*SCHRIFTLICHE AUFGABE 1:*
In welchem Jahr schuf die Band laut dem Lesetext über das Kettcar-Album ihr Debüt?
*SCHRIFTLICHE AUFGABE 2:*
Setze den Lesetext über das Kettcar-Album nach seinem letzten Satz fort.

Oh je, lang ist’s her. Die letzten Wochen beschäftigt mit Arbeit, Autofahren und unkreativem Geldverdienen. Wenn es nicht so notwendig wäre. Nun gut. Hat die neue Sahneplatte etwas länger gedauert. Dafür war auf unzähligen Autofahrten viel Zeit zum Hören. Kilometer für Kilometer feststecken im „Asphaltkopfkino“. Dabei hat mich im Besonderen eine Platte sehr berührt, von deren Vätern ich mich in den letzten Jahren etwas entfernt wähnte. Sei es, dass das neue Album fünf Jahre auf sich warten ließ, viel mehr aber, dass ich mich nicht mehr angesprochen fühlte. Dabei schufen sie 2002 mit ihrem Debüt MEINE Welt. Meine Gedanken. Meine Sprache. Mein Lebensgefühl. Ein abgenutzter Tonträger, rotiert in CD-Wechslern des Freundeskreises. Nie mehr passte das in Versen Gesagte besser zum Zeitgeist. Bis heute. 15 Jahre später schaffen Kettcar es erneut, mich mit einem Fingerschnippen zu emotionalisieren. Meine Gänsehaut schreibt Ich vs. Wir. In Großbuchstaben.

*ROHDATEN:*
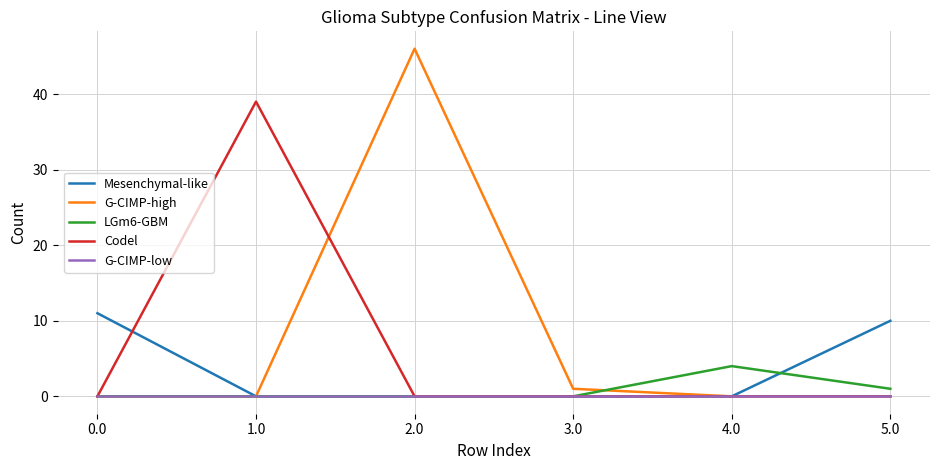

True or false: Mesenchymal-like and Codel intersect in this chart.

True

*ÜBUNGSERGEBNIS 1:*
2002.

*ÜBUNGSERGEBNIS 2:*
„Ich wie immer Magnum Mandel, du wie immer was mit Cola …“

Als Kettcar 2012 ihr viertes Album Zwischen den Runden veröffentlichen, spüren sie, dass es so nicht weitergehen kann. Sänger und Gitarrist Marcus Wiebusch sieht die Band am kreativen Tiefpunkt. Und zieht die Notbremse. Er wolle „anders Musik machen, schneller. Nicht so viel labern über Musik“. Bis dahin befinden sich Kettcar auf einem fast zehnjährigen Erfolgszug durch Fanohren, Kritikerblöcke und den Feuilletons des Landes. Immer im Gefühl „Wir gegen den Rest der Welt“. Vier Alben voller Poesie und zustimmendem Kopfnicken. Musikalisch sieht sich Wiebusch allerdings in einem Schraubstock. Die Bandpause stellt er keineswegs bandintern zur Diskussion, er vollzieht sie einfach. Sein Soloalbum bereits im Kopf. Nach zehn Jahren Bandgeschichte sicherlich keine überraschende Entwicklung. Der Prozess allerdings birgt Zündstoff. Bruder und Keyborder Lars begrüßt die Entscheidung. Bassist Reimer Bustorff akzeptiert sie, während Gitarrist Erik Langer sie widerwillig verdauen muss. Der Letzte macht das Licht aus.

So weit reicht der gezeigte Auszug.